= List of rail accidents in South Korea =

This is a list of the most serious South Korean rail-related accidents.

== 20th century ==

=== 1940s ===
- 1948 Daejeon train crash: About 15 mi north of Daejeon, a passenger train crashes into the rear of another train; 40 people were killed and nearly 60 injured, most of them U.S. troops.
=== 1950s ===
- 1954 Suwon–Osan train crash: A passenger train crashes into an empty freight car between Suwon and Osan, killing 57 people and injuring at least 100.
=== 1970s ===
- 1976 Seoul train collision: At a level crossing in Seoul, a train collided with a tanker truck carrying flammable liquid, killing 20 people.
=== 1980s ===
- 1981 Busan–Seoul train collision: An express from Busan to Seoul was stopped after hitting a motorcycle on a level crossing at Daegu. The local train following then collided with the express; killing 54.

● Task instructions:
• A. Translate this sentence from the list of South Korean rail accidents into French: "At a level crossing in Seoul, a train collided with a tanker truck carrying flammable liquid, killing 20 people."
• B. Extend the list of South Korean rail accidents past its final entry, the 1981 Busan–Seoul collision.

● Stored data:
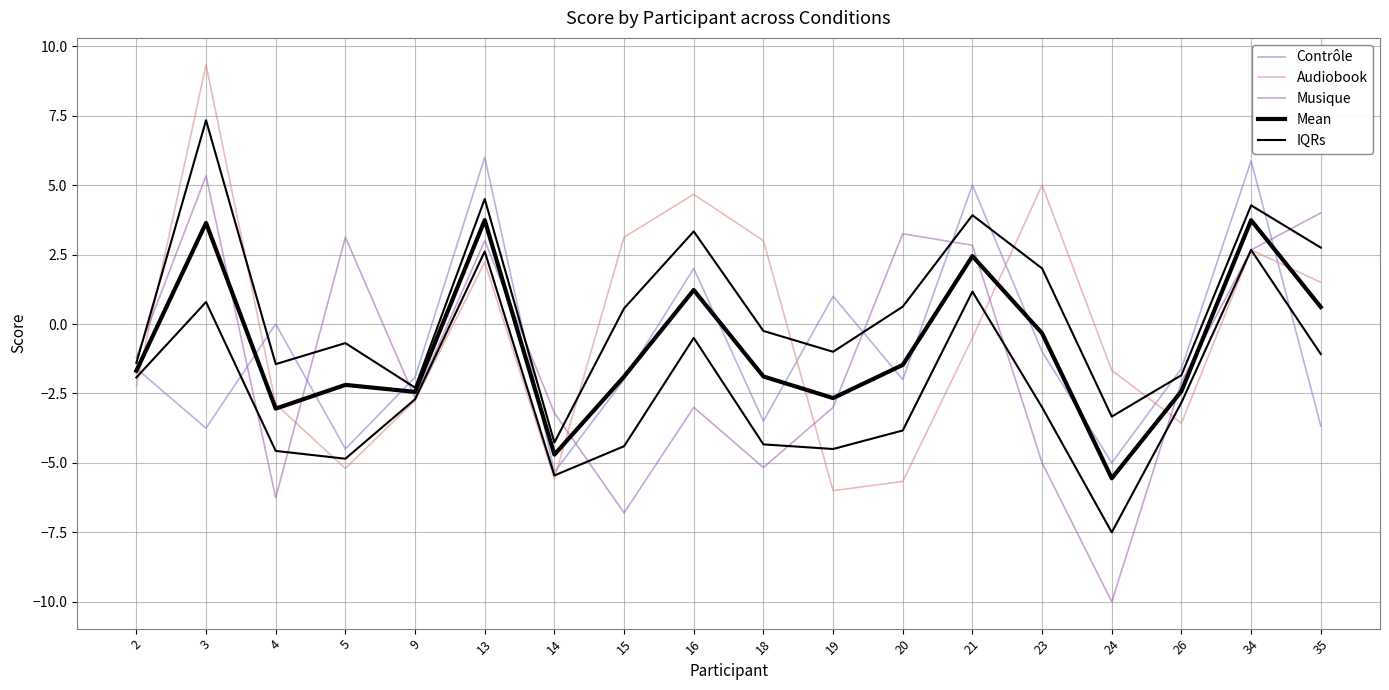

How many interior local valleys does the Contrôle series have?

6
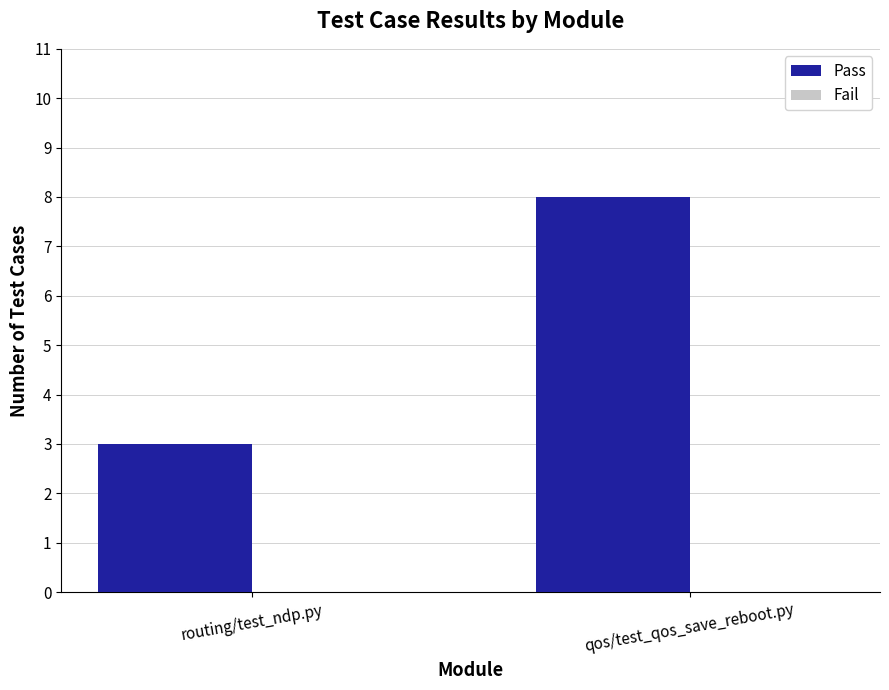

Read the value at qos/test_qos_save_reboot.py.

8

● Results for each task:
• A. À un passage à niveau à Séoul, un train est entré en collision avec un camion-citerne transportant un liquide inflammable, faisant 20 morts.

• B.
=== 1990s ===
- 1993 Mugunghwa-ho train disaster: a Mugunghwa-ho train in the vicinity of Gupo station in Busan rolled over due to subsidence under a section of track caused by nearby construction, killing 78 people and injuring 198, making it the worst rail accident in South Korea.
== 21st century ==

=== 2000s ===
- Daegu subway fire: A mentally ill man started a fire which engulfed two subway trains, killing 192 people.
=== 2010s ===
- 2012 Busan Subway collision: A Busan Subway train rear-ended another train, injuring 40.
- 2014 Seoul subway crash: A Seoul Metro train collided with another train due to ATS failure while stopping at Sangwangsimni Station. 388 were injured, of them 24 severely.
- 2016 Yeosu train derailment: A passenger train derailed near Yulchon station, Yeosu, probably due to excessive speed, killing person and injuring eight.
=== 2020s ===
- 2022 KTX train derailment: A KTX train headed from Busan to Seoul derailed in the central part of the country, injuring seven.
- 2022 Korail train derailment: In Seoul, a Korail train heading to Iksan station in North Jeolla Province derailed, injuring 30 people.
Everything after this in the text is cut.